# Directions
Transcribe exactly the lines from the first line of the records through the line containing "Prompt escapes can", and leave out every picture.

▬▬▬▬▬▬▬▬▬▬

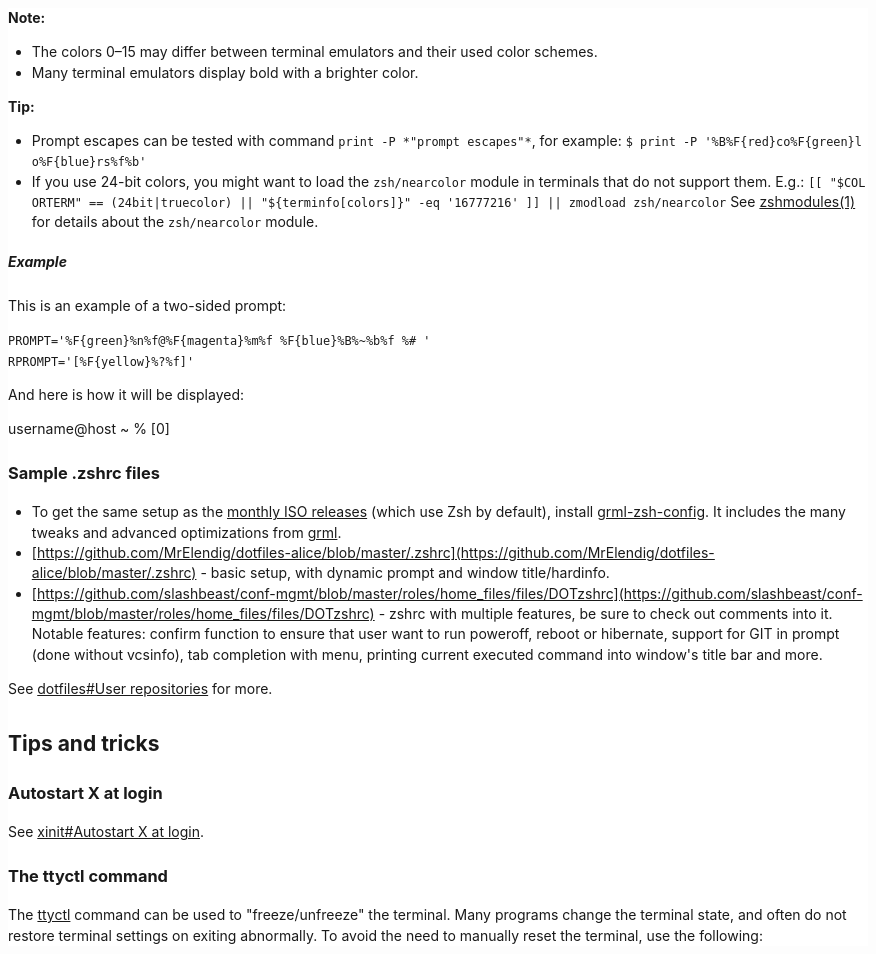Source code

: **Note:**

*   The colors 0–15 may differ between terminal emulators and their used color schemes.
*   Many terminal emulators display bold with a brighter color.

**Tip:**

*   Prompt escapes can be tested with command `print -P *"prompt escapes"*`, for example: `$ print -P '%B%F{red}co%F{green}lo%F{blue}rs%f%b'` 
*   If you use 24-bit colors, you might want to load the `zsh/nearcolor` module in terminals that do not support them. E.g.: `[[ "$COLORTERM" == (24bit|truecolor) || "${terminfo[colors]}" -eq '16777216' ]] || zmodload zsh/nearcolor` See [zshmodules(1)](https://jlk.fjfi.cvut.cz/arch/manpages/man/zshmodules.1#THE_ZSH%2FNEARCOLOR_MODULE) for details about the `zsh/nearcolor` module.

##### Example

This is an example of a two-sided prompt:

```
PROMPT='%F{green}%n%f@%F{magenta}%m%f %F{blue}%B%~%b%f %# '
RPROMPT='[%F{yellow}%?%f]'

```

And here is how it will be displayed:

username@host ~ % [0]

### Sample .zshrc files

*   To get the same setup as the [monthly ISO releases](https://www.archlinux.org/download/) (which use Zsh by default), install [grml-zsh-config](https://www.archlinux.org/packages/?name=grml-zsh-config). It includes the many tweaks and advanced optimizations from [grml](https://grml.org/zsh/).
*   [https://github.com/MrElendig/dotfiles-alice/blob/master/.zshrc](https://github.com/MrElendig/dotfiles-alice/blob/master/.zshrc) - basic setup, with dynamic prompt and window title/hardinfo.
*   [https://github.com/slashbeast/conf-mgmt/blob/master/roles/home_files/files/DOTzshrc](https://github.com/slashbeast/conf-mgmt/blob/master/roles/home_files/files/DOTzshrc) - zshrc with multiple features, be sure to check out comments into it. Notable features: confirm function to ensure that user want to run poweroff, reboot or hibernate, support for GIT in prompt (done without vcsinfo), tab completion with menu, printing current executed command into window's title bar and more.

See [dotfiles#User repositories](/index.php/Dotfiles#User_repositories "Dotfiles") for more.

## Tips and tricks

### Autostart X at login

See [xinit#Autostart X at login](/index.php/Xinit#Autostart_X_at_login "Xinit").

### The ttyctl command

The [ttyctl](http://zsh.sourceforge.net/Doc/Release/Shell-Builtin-Commands.html#index-tty_002c-freezing) command can be used to "freeze/unfreeze" the terminal. Many programs change the terminal state, and often do not restore terminal settings on exiting abnormally. To avoid the need to manually reset the terminal, use the following:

▬▬▬▬▬▬▬▬▬▬

# Answer to this exercise
Source code

: **Note:**

*   The colors 0–15 may differ between terminal emulators and their used color schemes.
*   Many terminal emulators display bold with a brighter color.

**Tip:**

*   Prompt escapes can be tested with command `print -P *"prompt escapes"*`, for example: `$ print -P '%B%F{red}co%F{green}lo%F{blue}rs%f%b'` 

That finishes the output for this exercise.